De nouveaux combats ont éclaté dimanche à Khartoum, quelques heures après l’annonce d’un cessez-le-feu d’une semaine accepté par l’armée et les paramilitaires en lutte pour le pouvoir au Soudan, censé commencer lundi soir.
Les médiateurs américains et saoudiens ont annoncé avoir obtenu des deux camps, après deux semaines de négociations à Djeddah, en Arabie saoudite, une trêve de sept jours qui « entrera en vigueur à 21h45 heure de Khartoum (19h45 GMT) le 22 mai ». Mais en plus d’un mois de guerre, une dizaine de trêves ont déjà été annoncées puis aussitôt violées.
« On ne leur fait pas confiance : à chaque fois, ils annoncent une trêve et reprennent leurs combats aussitôt », témoigne Adam Issa, un commerçant du Darfour, la région de l’ouest du pays la plus meurtrie par les combats avec Khartoum.
Depuis le 15 avril, la guerre entre l’armée du général Abdel Fattah al-Burhane et les paramilitaires des Forces de soutien rapide (FSR), du général Mohamed Hamdane Dagalo, a fait un millier de morts dans ce pays d’Afrique de l’Est, l’un des plus pauvres du monde, et plus d’un million de déplacés et de réfugiés.
Les infrastructures ont payé un lourd tribut : la quasi-totalité des hôpitaux de Khartoum et du Darfour, frontalier du Tchad, ne peuvent plus opérer, et les médecins dénoncent les bombardements d’établissements de santé par l’armée de l’air ou l’artillerie des FSR. La plupart des cinq millions d’habitants de la capitale, terrés chez eux pour ceux qui n’ont pas pu fuir, n’ont plus ni eau ni électricité. Les humanitaires réclament des couloirs sécurisés pour acheminer médicaments, nourriture et carburant afin de relancer des services déliquescents depuis des décennies.
Cette fois, assurent Riyad et Washington, « l’accord conclu à Djeddah a été signé par les parties et sera appuyé par un mécanisme de surveillance du cessez-le-feu soutenu par les Etats-Unis, l’Arabie saoudite et (la communauté) internationale ».

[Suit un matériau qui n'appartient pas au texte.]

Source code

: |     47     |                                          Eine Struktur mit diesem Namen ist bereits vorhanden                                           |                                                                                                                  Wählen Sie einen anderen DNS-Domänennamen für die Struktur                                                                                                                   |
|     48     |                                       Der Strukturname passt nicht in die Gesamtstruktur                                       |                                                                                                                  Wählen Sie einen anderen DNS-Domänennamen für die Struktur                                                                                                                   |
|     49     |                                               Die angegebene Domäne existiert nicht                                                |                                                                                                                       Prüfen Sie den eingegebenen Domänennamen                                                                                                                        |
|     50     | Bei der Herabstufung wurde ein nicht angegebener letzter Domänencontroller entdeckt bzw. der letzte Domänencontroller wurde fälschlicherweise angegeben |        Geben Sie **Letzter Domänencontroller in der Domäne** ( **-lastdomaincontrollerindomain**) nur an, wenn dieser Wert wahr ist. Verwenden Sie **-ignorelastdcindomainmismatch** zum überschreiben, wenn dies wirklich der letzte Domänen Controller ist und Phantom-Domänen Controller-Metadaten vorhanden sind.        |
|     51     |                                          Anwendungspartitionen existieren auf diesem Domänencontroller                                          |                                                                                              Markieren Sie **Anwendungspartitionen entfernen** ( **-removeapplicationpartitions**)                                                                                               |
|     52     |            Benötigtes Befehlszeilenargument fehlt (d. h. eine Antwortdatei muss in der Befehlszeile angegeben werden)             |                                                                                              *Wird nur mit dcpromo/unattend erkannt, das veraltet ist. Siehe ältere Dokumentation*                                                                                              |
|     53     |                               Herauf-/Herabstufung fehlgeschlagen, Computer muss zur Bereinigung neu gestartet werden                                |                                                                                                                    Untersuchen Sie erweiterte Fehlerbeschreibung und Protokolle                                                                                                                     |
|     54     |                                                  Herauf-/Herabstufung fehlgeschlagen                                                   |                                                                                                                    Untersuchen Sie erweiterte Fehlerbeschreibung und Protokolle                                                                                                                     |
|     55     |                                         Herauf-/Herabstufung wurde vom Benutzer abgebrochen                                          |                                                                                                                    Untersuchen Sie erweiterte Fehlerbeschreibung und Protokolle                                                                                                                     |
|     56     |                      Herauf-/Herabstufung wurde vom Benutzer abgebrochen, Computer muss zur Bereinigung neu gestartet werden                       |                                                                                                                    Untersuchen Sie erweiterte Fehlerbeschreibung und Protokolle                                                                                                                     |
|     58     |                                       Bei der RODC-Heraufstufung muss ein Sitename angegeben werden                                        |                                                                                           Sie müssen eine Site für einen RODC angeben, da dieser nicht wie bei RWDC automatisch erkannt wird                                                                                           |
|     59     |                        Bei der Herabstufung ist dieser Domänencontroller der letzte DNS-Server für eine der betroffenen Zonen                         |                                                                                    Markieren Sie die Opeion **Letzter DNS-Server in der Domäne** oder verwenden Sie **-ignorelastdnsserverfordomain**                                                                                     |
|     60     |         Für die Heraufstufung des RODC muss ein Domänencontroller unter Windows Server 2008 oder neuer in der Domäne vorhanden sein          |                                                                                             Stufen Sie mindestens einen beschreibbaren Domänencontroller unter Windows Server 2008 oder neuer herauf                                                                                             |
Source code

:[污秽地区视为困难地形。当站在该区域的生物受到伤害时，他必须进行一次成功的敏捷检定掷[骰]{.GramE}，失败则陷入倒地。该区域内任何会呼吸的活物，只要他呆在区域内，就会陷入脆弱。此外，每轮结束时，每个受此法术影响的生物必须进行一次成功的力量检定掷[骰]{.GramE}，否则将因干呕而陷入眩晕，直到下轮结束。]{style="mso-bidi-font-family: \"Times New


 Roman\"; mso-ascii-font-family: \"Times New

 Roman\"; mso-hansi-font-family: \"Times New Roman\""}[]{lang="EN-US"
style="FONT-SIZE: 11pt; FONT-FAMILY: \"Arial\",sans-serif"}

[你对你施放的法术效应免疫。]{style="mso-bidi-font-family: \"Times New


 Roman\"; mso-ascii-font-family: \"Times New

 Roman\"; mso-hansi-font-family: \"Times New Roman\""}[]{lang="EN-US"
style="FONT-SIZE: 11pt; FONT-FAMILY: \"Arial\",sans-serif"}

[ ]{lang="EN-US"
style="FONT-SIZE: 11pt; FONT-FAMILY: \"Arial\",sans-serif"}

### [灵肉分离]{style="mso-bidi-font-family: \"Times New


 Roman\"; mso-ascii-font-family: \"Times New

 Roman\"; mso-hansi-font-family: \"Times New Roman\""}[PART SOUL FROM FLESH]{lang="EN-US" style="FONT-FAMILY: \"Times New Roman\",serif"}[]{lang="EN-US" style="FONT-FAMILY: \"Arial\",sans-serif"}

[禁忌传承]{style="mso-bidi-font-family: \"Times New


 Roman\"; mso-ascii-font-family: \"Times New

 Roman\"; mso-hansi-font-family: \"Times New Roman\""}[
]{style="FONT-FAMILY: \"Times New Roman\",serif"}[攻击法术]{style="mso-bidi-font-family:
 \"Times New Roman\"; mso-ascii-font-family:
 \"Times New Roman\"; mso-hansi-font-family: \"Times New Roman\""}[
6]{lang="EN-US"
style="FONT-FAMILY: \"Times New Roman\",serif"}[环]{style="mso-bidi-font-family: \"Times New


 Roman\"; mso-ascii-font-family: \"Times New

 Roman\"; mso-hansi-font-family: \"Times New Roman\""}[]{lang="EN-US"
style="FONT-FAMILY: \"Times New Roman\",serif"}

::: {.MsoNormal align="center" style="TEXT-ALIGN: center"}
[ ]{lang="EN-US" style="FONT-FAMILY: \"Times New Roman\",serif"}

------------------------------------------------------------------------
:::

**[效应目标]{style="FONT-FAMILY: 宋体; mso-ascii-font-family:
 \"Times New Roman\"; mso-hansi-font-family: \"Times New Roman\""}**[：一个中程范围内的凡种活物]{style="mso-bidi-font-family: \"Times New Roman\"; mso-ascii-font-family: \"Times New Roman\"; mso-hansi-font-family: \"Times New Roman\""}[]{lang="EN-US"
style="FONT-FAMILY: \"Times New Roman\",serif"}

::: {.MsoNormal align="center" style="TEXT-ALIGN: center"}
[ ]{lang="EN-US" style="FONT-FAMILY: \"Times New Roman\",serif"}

Hussein Mohammed, qui vit à Khartoum, veut y croire : « cette fois-ci, on espère que les médiateurs surveilleront les belligérants » et qu’ils seront forcés de faire taire leurs armes. « Cela me permettra d’emmener ma mère chez le médecin: elle doit le voir chaque semaine mais nous n’avons pas pu y aller depuis le 13 avril », raconte-t-il.
Les deux généraux rivaux avaient évincé ensemble les civils du pouvoir par un putsch en octobre 2021. Mais l’union sacrée a fait long feu : le 15 avril, ils sont entrés en guerre et vendredi, le général Burhane a remplacé le général Dagalo au poste de numéro deux du pouvoir militaire par Malik Agar, un ancien rebelle qui avait signé en 2020 la paix avec Khartoum. Il a également nommé trois de ses fidèles au sommet de l’armée.
M. Agar a déclaré samedi vouloir « arrêter la guerre et s’asseoir à la table des négociations ». Mais pour lui, les négociations passent par l’intégration des FSR à l’armée régulière, le point de discorde entre les deux généraux qui a déclenché la guerre actuelle. « La stabilité du Soudan ne pourra être rétablie que par une armée professionnelle et unifiée », a-t-il affirmé.
Les deux généraux, qui depuis le début de la guerre s’invectivent par médias interposés, ne se sont pas exprimés depuis cette annonce.
Burhane est un « criminel » qui veut réinstaurer la dictature militaro-islamiste d’Omar el-Bachir, démis en 2019, accuse Dagalo. Dagalo est à la tête de « milices soutenues par l’étranger », avec des « mercenaires » venus d’ailleurs pour détruire le Soudan, répond Burhane.
A Khartoum, les habitants racontent que leurs maisons ont été pillées ou occupées par des paramilitaires.
Dans un pays aux banques fermées et aux convois d’approvisionnement interrompus par les combats, les vivres se font de plus en plus rares et la plupart des usines agro-alimentaires ont été détruites ou pillées. Plus d’un Soudanais sur deux a besoin d’aide humanitaire, selon l’ONU, un chiffre jamais atteint dans ce pays de 45 millions d’habitants. Si la guerre se poursuit, un million de Soudanais supplémentaires, prévoit l’ONU, pourraient se réfugier dans les pays voisins, qui redoutent une contagion.
L’émissaire de l’ONU au Soudan, Volker Perthes, est parti samedi pour New York où il doit s’adresser lundi au Conseil de sécurité.